Seit dem 30. April 1977, umrunden die Mütter der Plaza de Mayo jeden Donnerstag eine halbe Stunde lang stumm den Platz. Proteste im Stehen wurden seinerzeit von den Militärs verboten. Die Mütter suchen nach ihren von den Schergen der Militärdiktatur entführten Kindern, die bis heute verschwunden sind. Die Mütter der Plaza de Mayo haben keinerlei Gedenkstein auf diesem Platz hinterlassen, was zuweilen von einigen Gruppen reklamiert wird, resümiert Anne Huffschmid. “Das einzige was eine sehr mächtige Präsenz ist, sind die auf den Boden gemalten Kopftücher, das Emblem der Madres de Plaza de Mayo. Sie haben es geschafft sich in ihrer seit mehr als 30 Jahren währenden Aneignung dieses Platzes auch in das politische und in das juristische Zentrum des Landes einzuschreiben.“

Die Mütter vom Plaza de Mayo

Wo sind unsere Kinder? Die Mütter der Plaza de Mayo demonstrieren seit über 30 Jahren.

Die Madres betreiben eine eigene Zeitung, eine Buchhandlung, einen Radiosender und eine Universität. 2007, 30 Jahre nach ihrem ersten Erscheinen in der Öffentlichkeit wurden die mittlerweile betagten Mütter mit einem Festakt in Buenos Aires sowie mit zahlreichen Veranstaltungen geehrt. Ihrer Beharrlichkeit ist es mitzuverdanken, dass unter Präsident Nestor Kirchner vor sechs Jahren die Amnestiegesetze, die die Militärs vor strafrechtlicher Verfolgung schützten, aufgehoben und für verfassungswidrig erklärt wurden.

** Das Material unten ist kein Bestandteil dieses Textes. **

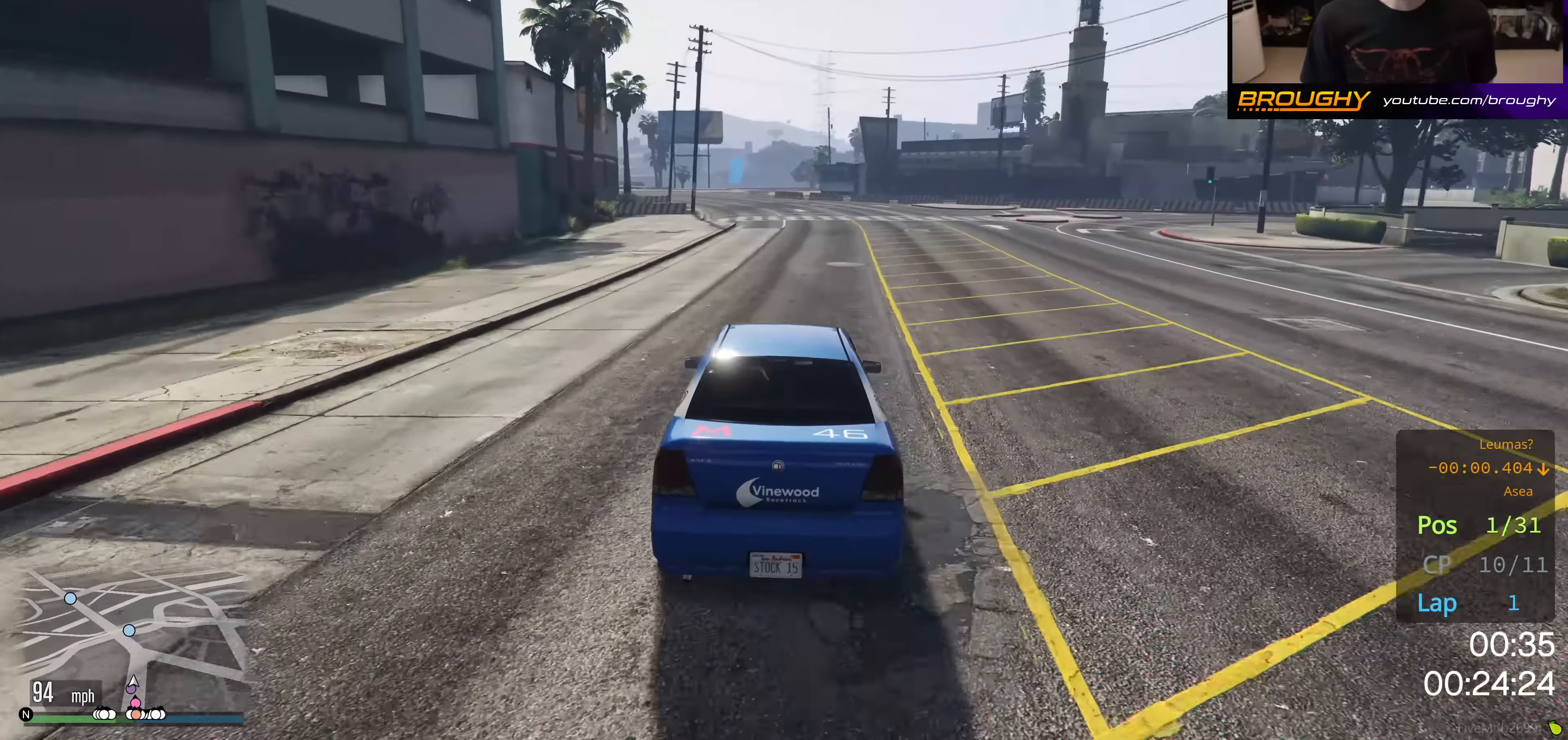
{"buttons": ["R2"], "left_stick": "center", "right_stick": "center", "events": [[234, "left_stick", "up-left"], [367, "left_stick", "center"]]}
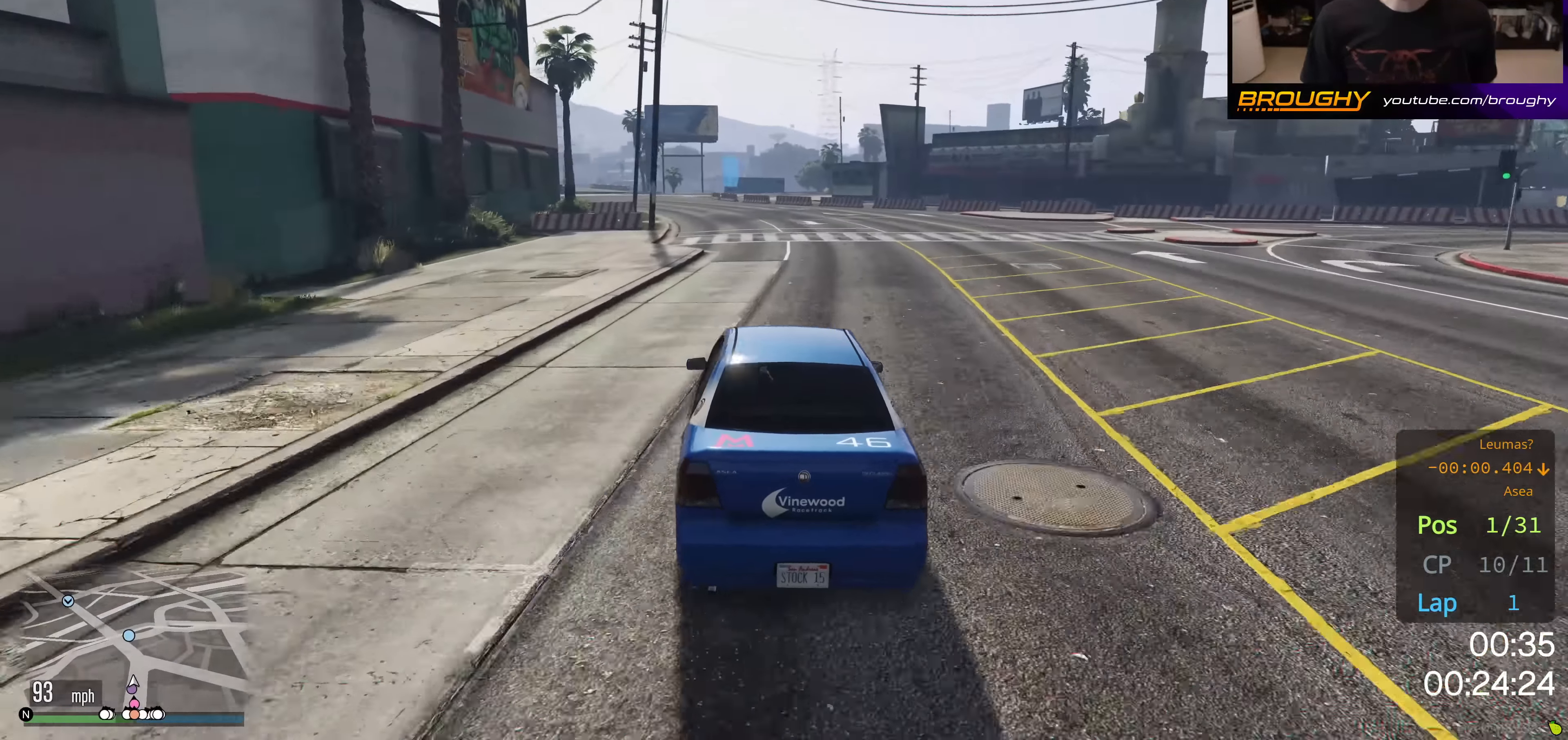
{"buttons": ["R2"], "left_stick": "up-left", "right_stick": "center", "events": [[33, "left_stick", "up-left"], [183, "left_stick", "center"], [350, "left_stick", "up-left"]]}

Seitdem sind zahlreiche hochrangige Militärs vor Gericht gestellt worden.

Die Vergangenheit ist nicht abgeschlossen

Doch noch immer suchen die Mütter, die inzwischen vielfach Großmütter sind, nach ihren verschwundenen Kindern und nach ihren zur Zwangsadoption freigegebenen Enkeln. “Argentinien hat in den letzten Jahren im Vergleich zu anderen Ländern Lateinamerikas eine sehr vielversprechende Menschenrechts- und Erinnerungspolitik begonnen. Aber auch in Argentinien ist dieser Prozess noch lang nicht abgeschlossen.“

Der Platz der drei Kulturen in Mexiko und die Plaza de Mayo in Buenos Aires werden so lange das Trauma dieser Städte symbolisieren, wie die Verantwortlichen für das Massaker von Tlatelolco und für das Verschwindenlassen in Argentinien nicht bestraft sind.